First, what sort of financial adjustments would authorities engage in? It is unlikely that they would debit financial accounts, since affected parties would seek redress and, if their funds are not legally impaired, they would have a strong claim. Crediting such accounts, on the other hand, is easily accomplished. Recipients are unlikely to protest; on the contrary, they may be allied in some fashion with security authorities, perhaps providing some type of quid pro quo. In that case, the alteration of financial accounts becomes of a form of monetary transfer, and it is this activity that economists may want to consider more closely.
What is the difference between the NSA or some other agency paying an external party (by check, suitcases full of cash, etc.) and crediting their account by hacking it? Here are some of the possibilities:
1. A payment by intelligence authorities, even from a black account, is an expenditure charged to the treasury. As such, it increases the fiscal deficit (or reduces the surplus) by a corresponding amount, which in turn alters the quantity of outstanding public debt. To monetize this debt—to inject liquidity of equal amount so that the debt does not sop up existing liquidity—the central bank can expand its holdings equivalently. (Saying this does not presume that the private sector cannot generate such liquidity on its own, only that monetary authorities may wish to do this under circumstances in which private credit creation is viewed as insufficient.) Normally the treasury and the central bank are independent of one another, even if they do choose to coordinate. In the case of credit creation by the NSA, however, payment and monetization are accomplished in the same act. It is as if the central bank became the paymaster. This is efficient if liquidity expansion is indeed the goal, but calls for some form of sterilization otherwise. (Here the debiting of other accounts would be the simplest route if it could be accomplished.)
2. NSA payment through “direct deposit” is not a public expenditure and has no effect on public sector accounting. Nevertheless it does affect national income accounts in the same way that traditional payments do: if it is payment for a counterflow of goods or services it should be incorporated into final demand, while if it is a transfer payment it alters the net tax calculation. What is troublesome is the violation of double-entry accounting, since we now have flows into the accounts of some parties without flows out of the accounts of others. It should be noted, however, that the application of double-entry bookkeeping to the issuance of currency is essentially pro forma, and that, in a fiat currency world, central banks do not take on any meaningful liabilities in this process. Perhaps a fictitious liability can be designed for the NSA in order to enable the accounts to balance.
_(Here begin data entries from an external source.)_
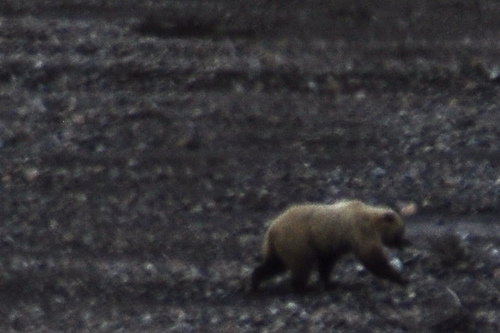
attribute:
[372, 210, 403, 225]
ear — small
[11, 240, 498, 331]
path — small, grey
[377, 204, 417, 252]
head — brown, black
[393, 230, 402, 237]
eye — small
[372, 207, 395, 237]
ear — brown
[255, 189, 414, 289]
bear — brown, walking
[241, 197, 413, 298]
bear — brown, walking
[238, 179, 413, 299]
bear — brown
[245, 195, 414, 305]
bear — brown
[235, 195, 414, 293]
bear — walking, small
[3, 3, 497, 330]
ground — dirt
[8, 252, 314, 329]
ground — white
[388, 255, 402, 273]
rock — small, white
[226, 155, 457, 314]
bear — brown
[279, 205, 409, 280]
bear — walking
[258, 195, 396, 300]
bear — brown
3. In the traditional practice of open market operations, central banks directly intervened only in the market for short term treasury debt. Quantitative easing has changed this: now monetary authorities can select particular credit markets, public or private, to intervene in so as to alter the structure of interest rates. NSA liquidity injections offer even more precise targeting at the level of individual market actors. It is not difficult to imagine how this practice could be defended as the least-cost method of achieving narrowly defined goals in support of financial markets. Of course, in a more roundabout manner, similar actor-targeted transfers were enacted globally in the post-2008 bailouts on a very large scale.
4. One striking feature of NSA financial capability is that it, like the virtual system it intervenes in, is borderless. Thus, an agency of the US government can increase the stock of euros, yen, pounds, renminbi or any other currency as readily as it can inject US dollars. It is easy to see how such a capability could be abused, and I can imagine that there may have been quiet discussions among the relevant authorities over this concern. At the same time, however, this global capacity opens up a new chapter in international monetary policy coordination. If, for instance, expansionary monetary policy in the US is inhibited by an unwillingness of the ECB to follow suit, explicit agreement can be circumvented.
5. The ability to intervene in any currency should also have a profound impact on the future likelihood of international monetary crises. If there is a run on a country’s currency, that country can cause foreign exchange of any denomination to simply materialize. Moreover, it no longer matters whether borrowing is undertaken in home or external currencies, since the borrower now has sovereign power over both. For countries with the capacity to engage in NSA-type activities, the distinction between soft and hard currencies may be a thing of the past.
This is just a first pass at what ought to be a deeper investigation. In the long history of money and credit, what is the significance of a public authority that can unilaterally alter the financial accounts of any market participant anywhere in the world it chooses?